I love this because I think it will help me to grow and feel more connected to other moms and myself (which is something I have kind of lost lately).
I really do not want to have to grin and bare it through these next several years of motherhood and feel like I am doomed to never grow mentally, spiritually, or emotionally.
I am hoping that if you are in need of something like this site (and my money says you are), that you will take the time to check it out and feel a little more motivation in motherhood, not give up on yourself, and reignite the love of the lifestyle we have chosen. I really hope you enjoy it. Here is a link: http://www.powerofmoms.com/
Thanks for reading my novel (it's my first one)!
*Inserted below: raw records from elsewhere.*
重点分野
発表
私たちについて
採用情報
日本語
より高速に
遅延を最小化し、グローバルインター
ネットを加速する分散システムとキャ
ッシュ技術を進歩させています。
I LOVED this email. It totally made my day. Not because this mom is struggling, but because she's finding that there is hope. I know there are millions of moms out there who need hope. They're feeling tired, frustrated, angry...you name it. I get that. I feel it sometimes, too, but because I've learned how to deal with those feelings, they don't get the best of me.
Now I just need to figure out how to take this hope out to all the mothers in the world. If you have any ideas, please share them!
Okay, Dora is over. I think I'll get cleaning! And, as my friend Susan says, "Make it a great day!"